The J D Stewart Building is named in honour of the founding father of the Faculty of Veterinary Science. Largely complete in 1912 and finished in 1913 it is another Walter Liberty Vernon building in Federation Arts and Craft style. This was the first veterinary science faculty in Australia, where vets around Australia and even for a time New Zealand, learned their skills. Going round this to the back is the heart of the Faculty around a quasi-quadrangle.
Beyond the Ross street exit to Parramatta Road is the area that was probably the site of some of the first buildings on ‘Grose Farm’, the farm buildings used for the agriculture and pastoral uses of the government in the 1820s. Under the now widened Parramatta road at this point are probably the foundations of the weir and other buildings marked on an 1844 map as Old Stockade that spread over towards what is now Arundel Street.
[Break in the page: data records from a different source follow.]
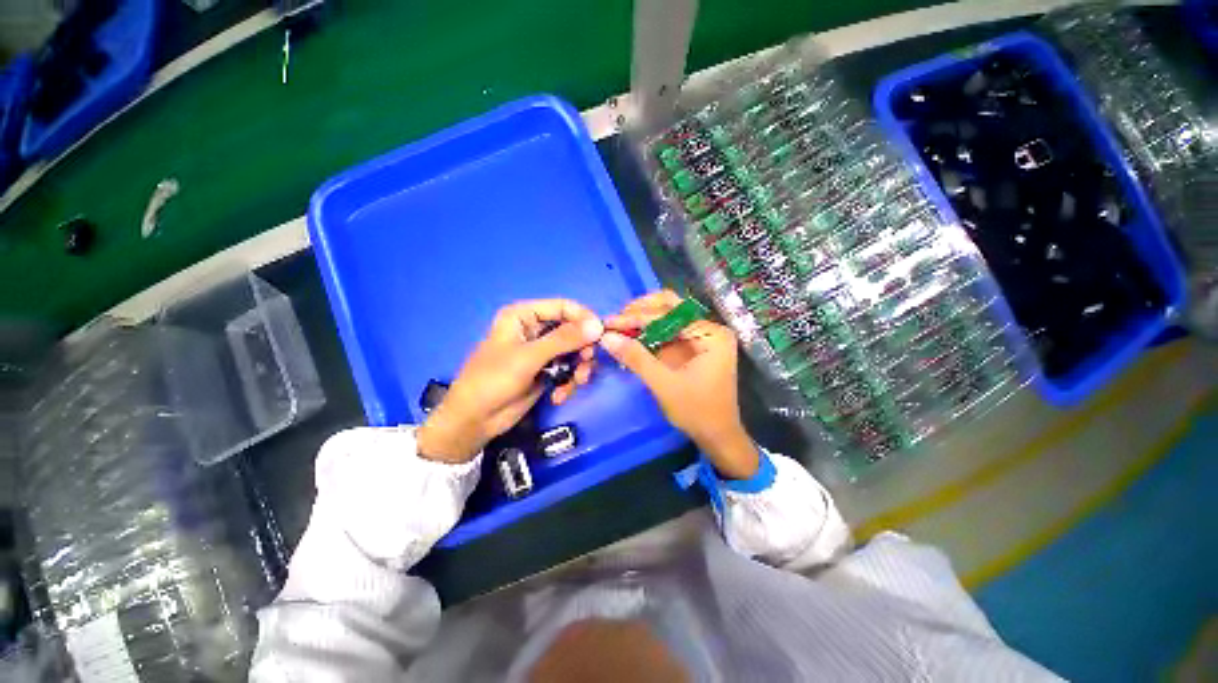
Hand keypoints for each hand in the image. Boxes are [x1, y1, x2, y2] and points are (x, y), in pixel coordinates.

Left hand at [417, 300, 602, 462]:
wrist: (475, 419)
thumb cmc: (493, 380)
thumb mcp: (529, 357)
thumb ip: (564, 340)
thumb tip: (598, 325)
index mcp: (524, 316)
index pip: (563, 307)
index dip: (584, 319)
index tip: (600, 335)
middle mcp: (535, 329)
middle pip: (573, 330)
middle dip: (582, 349)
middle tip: (587, 365)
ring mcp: (542, 352)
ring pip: (574, 352)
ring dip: (579, 368)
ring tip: (576, 383)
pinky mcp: (546, 371)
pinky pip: (569, 369)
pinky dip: (569, 382)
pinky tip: (559, 395)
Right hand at [600, 291, 758, 479]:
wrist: (717, 436)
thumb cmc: (696, 411)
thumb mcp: (664, 384)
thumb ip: (636, 358)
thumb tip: (606, 337)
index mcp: (711, 334)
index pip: (670, 315)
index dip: (637, 318)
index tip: (611, 322)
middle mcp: (709, 329)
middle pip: (671, 307)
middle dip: (641, 311)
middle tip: (616, 320)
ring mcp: (700, 337)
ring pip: (667, 317)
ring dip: (642, 320)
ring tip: (618, 326)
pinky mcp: (691, 347)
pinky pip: (667, 332)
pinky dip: (648, 333)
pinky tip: (630, 335)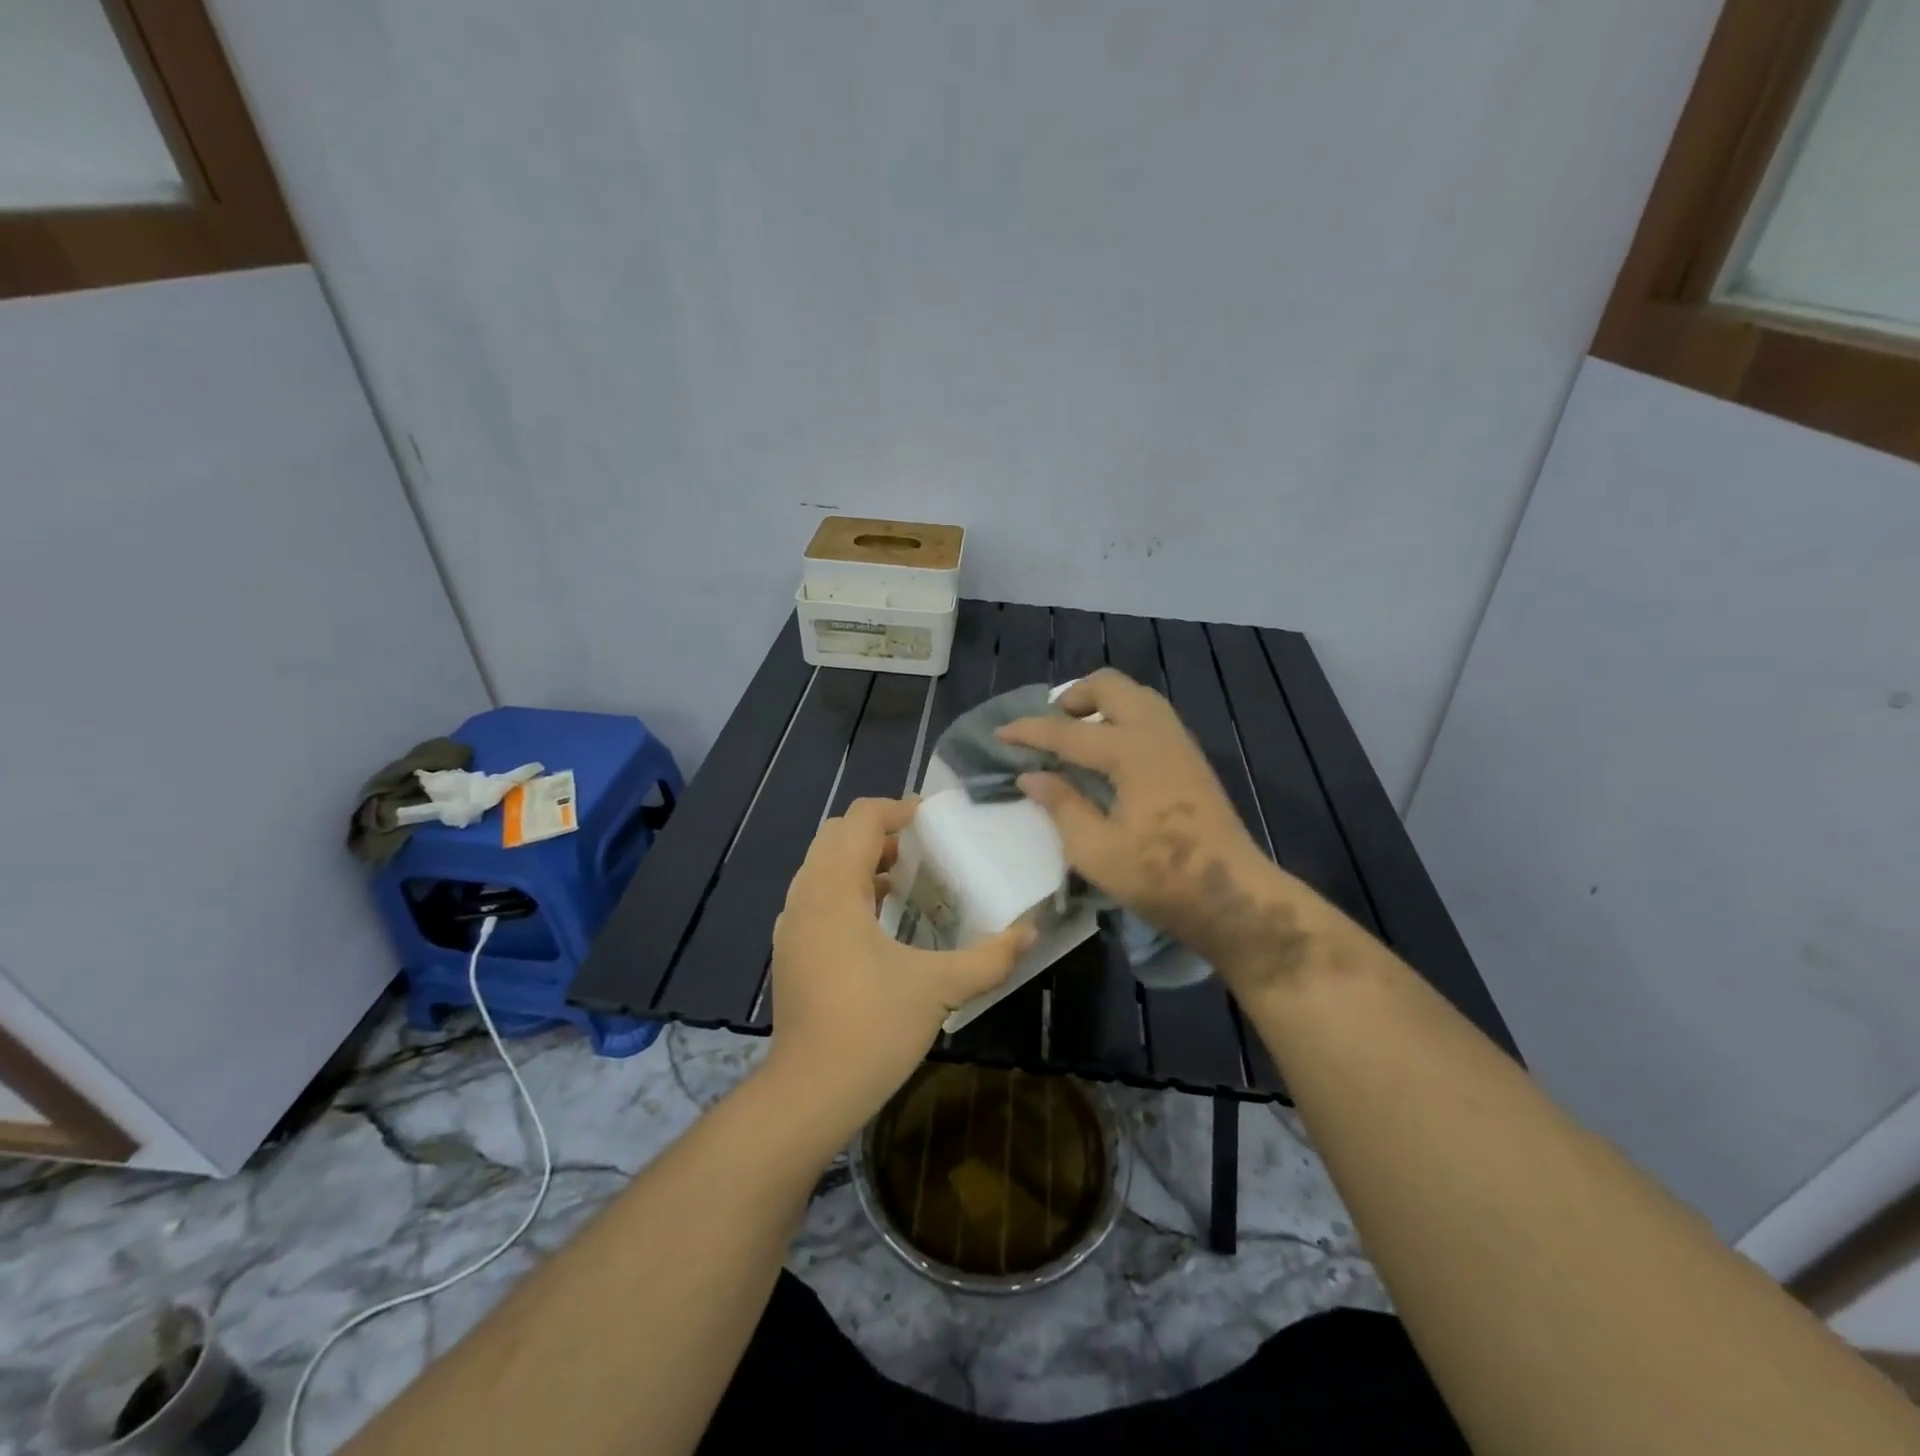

The J D Stewart building was erected near the swamp extension of the Orphan School Creek and required deep foundations and much infilling. In the interwar period more buildings rose around what became a quasi-quadrangle behind the main lecture rooms, laboratories, dissection rooms and a museum and library, which have given way to offices but this is still the centre of Vet Science and the outside remains unchanged. A heritage building that stands as the icon of the faculty, the Roundhouse, was built as an equine observatory by Leslie Wilkinson in the 1920s. Today there are several more separate buildings that house different aspects of veterinary work such as cats and dogs as well as a conference centre.